Brook Harmon, PhD, RDN


My Story

I have been in the world of diet and physical activity behavior change research and academia for over 16 years. A few years ago, I started asking myself what I like and do not like about being a tenure-track professor.

  • Likes: Mentoring students through career decisions, Guiding individuals as they learn healthier lifestyle behaviors to reduce stress, eat healthier, and become more active; Helping communities address their health needs; Traveling and learning; The structure and attention to detail required in research; The freedom to work outside a 9-5 schedule.

  • Dislikes: The bureaucracy of higher education; The publish or perish edict; Writing grants that are never funded so never positively impact people and communities; The 80-hour week; 12-month expectations with 40-hour and 9-month pay

Did a similar list bring you here? If so, check out Why a Life Coach.

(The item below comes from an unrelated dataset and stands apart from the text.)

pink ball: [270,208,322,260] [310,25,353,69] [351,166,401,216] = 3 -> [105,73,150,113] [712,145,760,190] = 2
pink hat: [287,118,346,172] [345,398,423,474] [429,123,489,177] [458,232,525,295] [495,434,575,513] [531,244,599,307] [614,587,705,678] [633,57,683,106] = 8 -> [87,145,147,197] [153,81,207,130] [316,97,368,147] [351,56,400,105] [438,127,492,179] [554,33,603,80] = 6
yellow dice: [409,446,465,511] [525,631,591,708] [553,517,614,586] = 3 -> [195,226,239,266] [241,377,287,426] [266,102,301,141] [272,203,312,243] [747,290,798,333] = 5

My list brought me to Martha Beck’s Wayfinder Life Coach Training (MBI). I liked Martha’s mix of traditional behavior change strategies, which align with my academic training, and alternative ways of addressing problems built on thought work, intuition, and mind-body connections, something I was delving into with my own yoga and mindfulness practices. I completed the 10-month training in early 2019. The training helped me immensely as I transitioned my life away from one focused solely on an academic career.

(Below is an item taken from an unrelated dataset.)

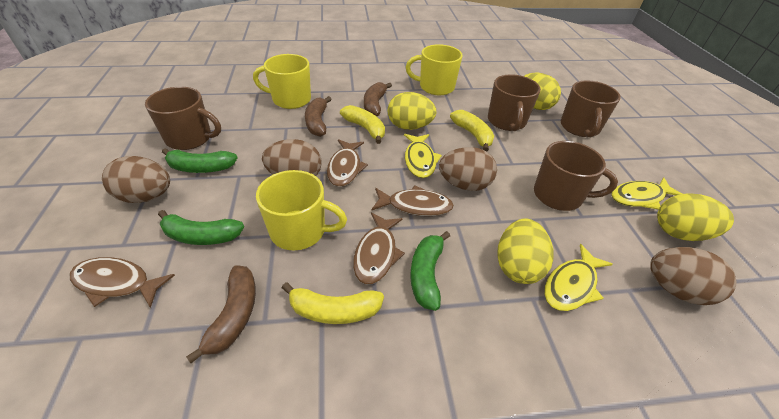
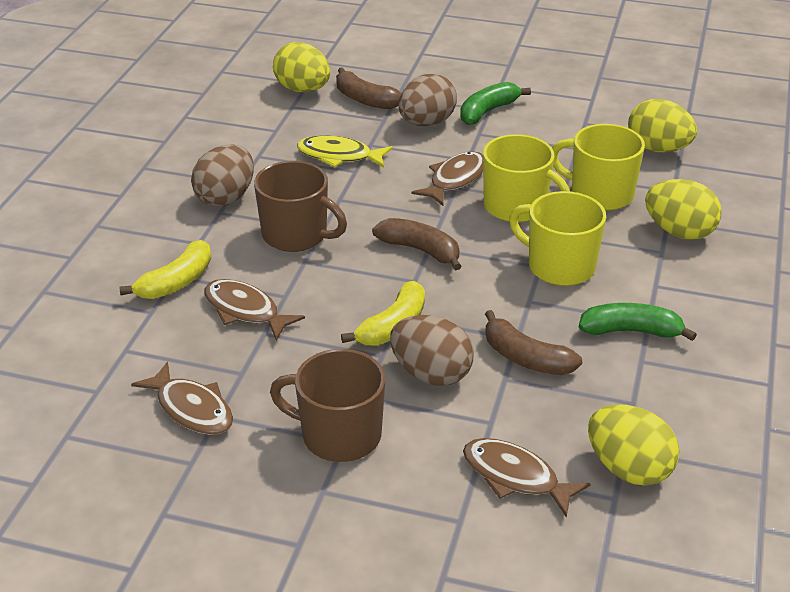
brown egg: [102,156,170,203] [262,139,321,176] [439,147,497,191] [651,247,737,305] = 4 -> [191,145,254,207] [390,315,474,386] [398,74,457,126] = 3
brown mug: [145,87,221,150] [488,74,541,131] [534,141,618,211] [561,80,621,137] = 4 -> [254,161,347,252] [270,349,385,462] = 2
green banana: [158,210,244,245] [162,148,238,173] [410,231,450,311] = 3 -> [460,82,531,125] [579,303,697,341] = 2
yellow banana: [282,282,384,324] [340,105,385,144] [450,110,494,152] = 3 -> [119,240,211,299] [341,281,425,346] = 2
yellow fish: [404,134,442,178] [544,244,613,311] [611,177,682,210] = 3 -> [297,135,393,168] = 1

Because I have put them to work in my own life, I know these coaching tools work. I am excited to combine them with my background in lifestyle behavior change and experience in higher education to help you develop your own set of tools. Together we can help you refocus and reconnect with a healthier more balanced you.


My Background and Training

​I am a Registered Dietitian Nutritionist. I hold degrees in Nutrition; Exercise Science; Gerontology; and Health Promotion, Education, and Behavior. I also completed a post-doctoral fellowship in Cancer Epidemiology.

I have always worked at universities. First, as a research assistant at the University of South Carolina. There I taught and oversaw programs in organizations and communities that focused on stress reduction, healthy eating, and physical activity. The goal was to reduce chronic inflammation to prevent and control cancer. I also worked with individuals who wanted to learn how to cook healthier, manage chronic conditions (specifically: Crohn’s Disease, Irritable Bowel Syndrome (IBS), Polycystic Ovary Disease), and improve their overall fitness.

I earned a PhD because I wanted to teach in higher education and pursue my own research. My doctoral research focused on helping pastors and church leaders prevent burnout and increase longevity by reducing their chronic disease risk.

When not coaching, I teach courses in public health, advise master’s and doctoral students, work with healthcare systems to implement community-based programs, and help individuals prevent or manage chronic conditions through stress reduction, diet and physical activity behavior change.